Each adapter implements two key functions:
1. **Request conversion**: Converts API-specific requests to `TextGenerationTaskParams`
2. **Response generation**: Converts internal `TokenChunk` streams back to API-specific formats (streaming and non-streaming)


## Topics

There are currently 5 topics:

- Commands

    The API and Worker instruct the master when the event log isn't sufficient. Namely placement and catchup requests go through Commands atm.

- Local Events

    All nodes write events here, the master reads those events and orders them

- Global Events

    The master writes events here, all nodes read from this topic and fold the produced events into their `State`

- Election Messages

    Before establishing a cluster, nodes communicate here to negotiate a master node.

- Connection Messages

    The networking system write mdns-discovered hardware connections here.


## Event Sourcing

Lots has been written about event sourcing, but it lets us centralize faulty connections and message ACKing with the following model.

Whenever a device produces side effects, it captures those side effects in an `Event`. `Event`s are then "applied" to their model of `State`, which is globally distributed across the cluster. Whenever a command is received, it is combined with state to produce side effects, captured in yet more events. The rule of thumb is "`Event`s are past tense, `Command`s are imperative". Telling a node to perform some action like "place this model" or "Give me a copy of the event log" is represented by a command (The worker's `Task`s are also commands), while "this node is using 300GB of ram" is an event.
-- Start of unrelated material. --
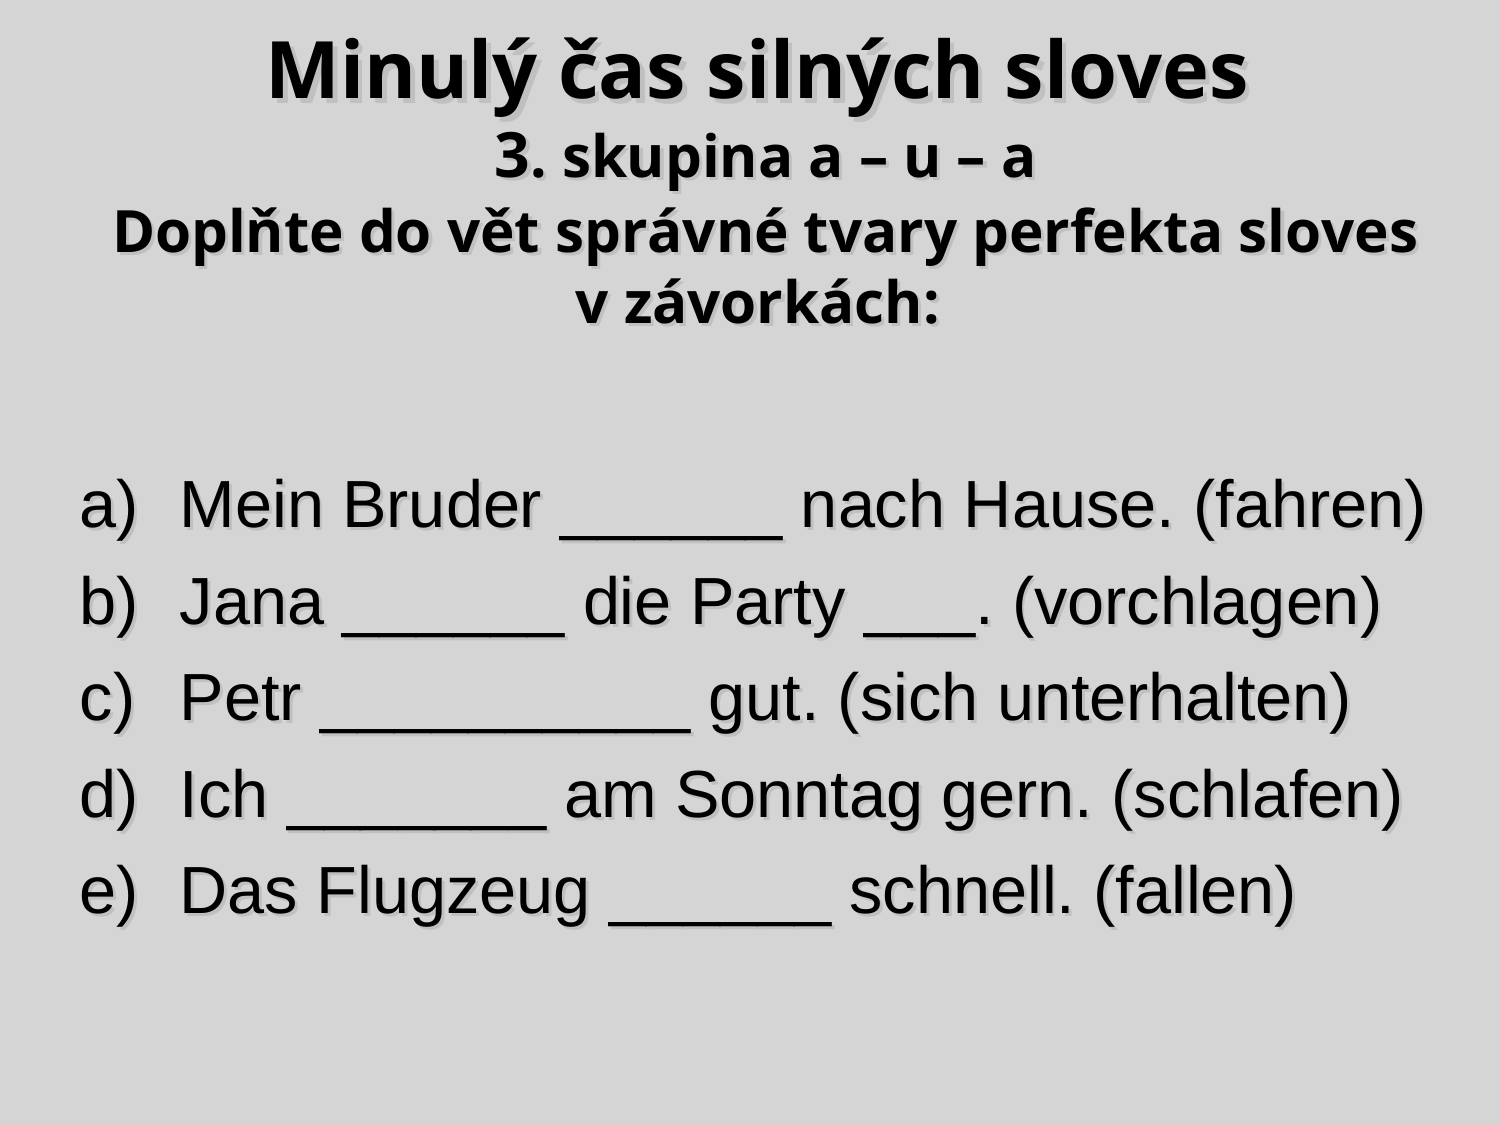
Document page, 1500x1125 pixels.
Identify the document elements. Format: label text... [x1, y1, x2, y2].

title Minulý čas silných sloves 3. skupina a – u – a Doplňte do vět správné tvary perfekta sloves v závorkách: [64, 12, 1451, 343]
list Mein Bruder ______ nach Hause. (fahren) Jana ______ die Party ___. (vorchlagen) Petr __________ gut. (sich unterhalten) Ich _______ am Sonntag gern. (schlafen) Das Flugzeug ______ schnell. (fallen) [64, 361, 1447, 1047]
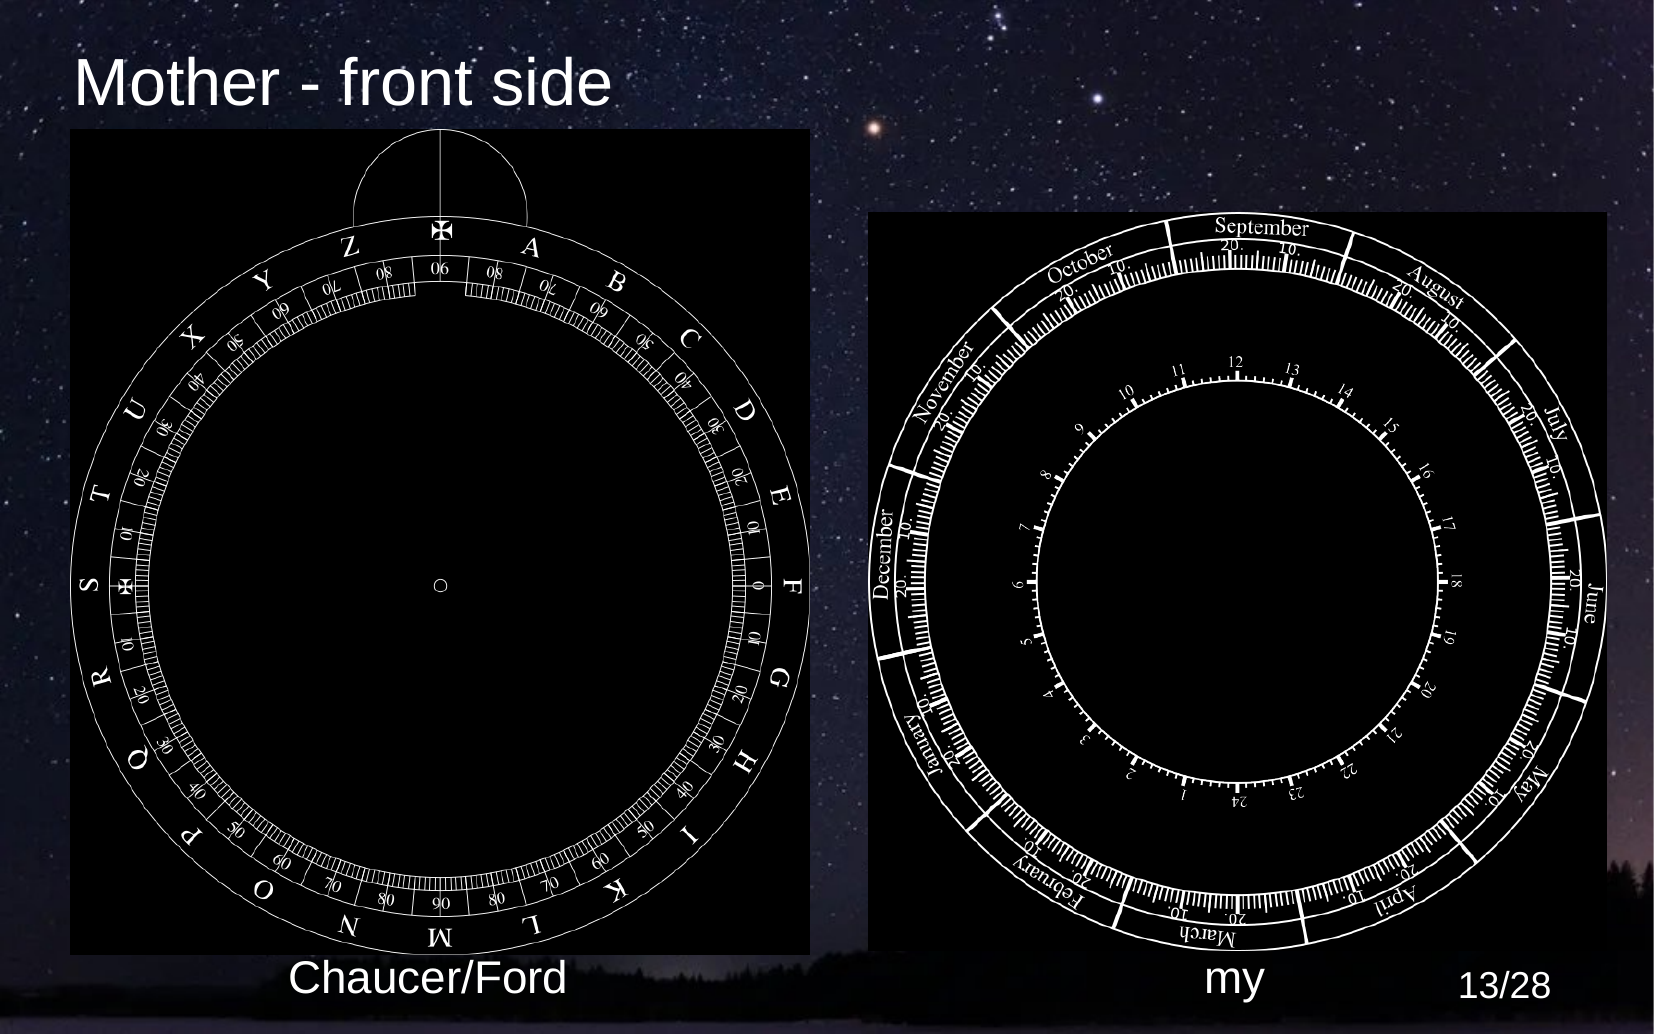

Notably, `Event`s SHOULD never cause side effects on their own. There are a few exceptions to this, we're working out the specifics of generalizing the distributed event sourcing model to make it better suit our needs

## Purity

A significant goal of the current design is to make data flow explicit. Classes should either represent simple data (`CamelCaseModel`s typically, and `TaggedModel`s for unions) or active `System`s (Erlang `Actor`s), with all transformations of that data being "referentially transparent" - destructure and construct new data, don't mutate in place. We have had varying degrees of success with this, and are still exploring where purity makes sense.